[Required action 1] Decide whether each statement agrees with the passage on COVID-19 in Virginia: (a) the percent of cumulative hospitalizations/cumulative cases was 20.2% on March 19; (b) that percent had dropped to about 5% by the end of October; (c) new case counts in Virginia have been falling in recent weeks. For each, answer yes or no and quote the deciding words.
[Required action 2] Extend the passage on COVID-19 in Virginia, starting after its final sentence.

[Excerpt provided]
━━━━━━━━
No question, the number of new COVID-19 cases has been spiking in Virginia in recent weeks, with today’s statistics showing record 1-Day, 2-Day, 3-Day, and 10-Day highs in new cases since the pandemic began back in March. That’s bad news, for sure. Fortunately, there’s also (relatively) good news, which – as you can see from the following two graphs (cumulative hospitalizations/cumulative cases and cumulative deaths/cumulative cases), the percentages of cumulative hospitalizations and cumulative deaths compared to COVID-19 cumulative cases has been declining.
- The percent of cumulative hospitalizations/cumulative cases was at 20.2% on March 19, around 15%-16% for most of April, falling to 10% by the end of May, to <9% by late July, to about 8% by late August, to about 7.5% by late September, to 7.0% by the end of October, and to just 6.4% now. So that’s a massive improvement in terms of the proportion of people testing positive for COVID-19 ending up in the hospital.
━━━━━━━━
(Dataset entries)

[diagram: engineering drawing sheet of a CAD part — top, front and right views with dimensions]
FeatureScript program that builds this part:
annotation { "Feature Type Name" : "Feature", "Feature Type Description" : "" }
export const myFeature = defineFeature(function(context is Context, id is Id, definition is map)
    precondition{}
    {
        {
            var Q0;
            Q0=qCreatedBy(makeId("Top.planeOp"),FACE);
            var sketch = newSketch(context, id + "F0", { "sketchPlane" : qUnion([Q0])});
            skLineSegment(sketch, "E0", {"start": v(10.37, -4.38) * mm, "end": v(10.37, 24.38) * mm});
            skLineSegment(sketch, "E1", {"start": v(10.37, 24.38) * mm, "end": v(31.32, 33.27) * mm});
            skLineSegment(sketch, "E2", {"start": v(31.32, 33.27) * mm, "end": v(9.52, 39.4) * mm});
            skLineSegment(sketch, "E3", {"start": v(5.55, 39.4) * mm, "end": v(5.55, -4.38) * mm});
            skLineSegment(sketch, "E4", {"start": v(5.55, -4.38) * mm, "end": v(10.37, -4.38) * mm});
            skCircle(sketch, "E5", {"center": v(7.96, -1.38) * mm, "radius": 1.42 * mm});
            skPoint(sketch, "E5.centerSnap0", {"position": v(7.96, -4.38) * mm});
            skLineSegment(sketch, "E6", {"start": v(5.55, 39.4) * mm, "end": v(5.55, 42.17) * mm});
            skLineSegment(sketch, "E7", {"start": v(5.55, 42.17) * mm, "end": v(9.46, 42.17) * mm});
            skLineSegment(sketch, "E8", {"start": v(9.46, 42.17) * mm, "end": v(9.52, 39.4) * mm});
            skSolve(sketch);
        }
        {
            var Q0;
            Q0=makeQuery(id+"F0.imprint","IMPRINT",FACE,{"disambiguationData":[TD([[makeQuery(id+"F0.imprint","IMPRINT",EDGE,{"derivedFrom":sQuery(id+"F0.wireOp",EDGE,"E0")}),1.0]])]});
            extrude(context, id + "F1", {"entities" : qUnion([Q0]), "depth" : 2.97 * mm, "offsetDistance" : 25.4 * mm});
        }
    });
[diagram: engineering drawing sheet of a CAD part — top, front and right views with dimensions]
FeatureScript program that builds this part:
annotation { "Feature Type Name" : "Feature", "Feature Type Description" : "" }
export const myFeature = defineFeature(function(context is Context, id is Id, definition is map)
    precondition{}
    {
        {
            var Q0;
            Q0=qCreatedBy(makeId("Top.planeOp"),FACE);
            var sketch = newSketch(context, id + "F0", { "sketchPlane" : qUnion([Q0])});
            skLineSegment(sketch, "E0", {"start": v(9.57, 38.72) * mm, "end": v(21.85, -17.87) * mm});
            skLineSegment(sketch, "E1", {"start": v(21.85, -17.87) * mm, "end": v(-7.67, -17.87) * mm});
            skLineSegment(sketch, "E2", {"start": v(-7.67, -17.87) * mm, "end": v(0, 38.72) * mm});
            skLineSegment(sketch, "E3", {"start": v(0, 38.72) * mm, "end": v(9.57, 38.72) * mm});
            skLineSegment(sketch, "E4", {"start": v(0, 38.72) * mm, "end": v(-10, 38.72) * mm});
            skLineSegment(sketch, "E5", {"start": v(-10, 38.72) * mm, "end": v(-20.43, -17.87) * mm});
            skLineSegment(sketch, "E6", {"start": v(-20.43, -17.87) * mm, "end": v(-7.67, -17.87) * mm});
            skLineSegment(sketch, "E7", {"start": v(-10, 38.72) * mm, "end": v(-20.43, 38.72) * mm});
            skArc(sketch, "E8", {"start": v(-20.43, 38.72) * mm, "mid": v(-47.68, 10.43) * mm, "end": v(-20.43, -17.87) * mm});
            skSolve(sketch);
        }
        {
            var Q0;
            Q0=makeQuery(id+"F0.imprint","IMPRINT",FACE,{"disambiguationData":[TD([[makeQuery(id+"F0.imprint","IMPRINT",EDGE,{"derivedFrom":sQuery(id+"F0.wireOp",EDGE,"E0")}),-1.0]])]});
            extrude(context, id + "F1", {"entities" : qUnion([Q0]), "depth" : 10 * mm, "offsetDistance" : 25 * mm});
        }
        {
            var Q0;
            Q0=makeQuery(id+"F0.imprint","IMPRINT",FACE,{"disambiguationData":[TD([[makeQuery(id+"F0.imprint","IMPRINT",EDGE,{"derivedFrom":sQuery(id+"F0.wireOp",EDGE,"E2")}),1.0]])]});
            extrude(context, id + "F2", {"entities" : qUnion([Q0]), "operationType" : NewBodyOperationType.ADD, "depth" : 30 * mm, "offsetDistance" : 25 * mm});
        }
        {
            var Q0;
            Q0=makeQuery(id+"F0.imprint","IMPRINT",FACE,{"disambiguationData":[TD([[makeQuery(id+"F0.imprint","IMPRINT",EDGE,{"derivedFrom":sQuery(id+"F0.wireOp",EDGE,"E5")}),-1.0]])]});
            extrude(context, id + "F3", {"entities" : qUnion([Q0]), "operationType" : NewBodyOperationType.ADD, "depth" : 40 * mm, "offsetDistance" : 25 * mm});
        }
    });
━━━━━━━━
[Answer space 1]
(a) Yes: "was at 20.2% on March 19"
(b) No: "to 7.0% by the end of October"
(c) No: "the number of new COVID-19 cases has been spiking in Virginia in recent weeks"

[Answer space 2]
- Looking at the percent of cumulative deaths/cumulative cases, that started out at around 2%-3% in March and early April, rose to about 3.5% for a while, then fell below 3% in early June and generally kept falling slowly, to 1.8% now…which is about half the rate we were seeing in May.
- Finally, some more bad news, which is that if you ARE hospitalized for COVID-19, your chances of dying don’t appear to have improved since June…about 28%-30% (cumulative deaths/cumulative hospitalizations). Which is somewhat surprising, at least to me, as I had thought we’d gotten better at treating COVID-19 patients in the hospital. I mean, maybe we have, and maybe something else is going on? Thoughts?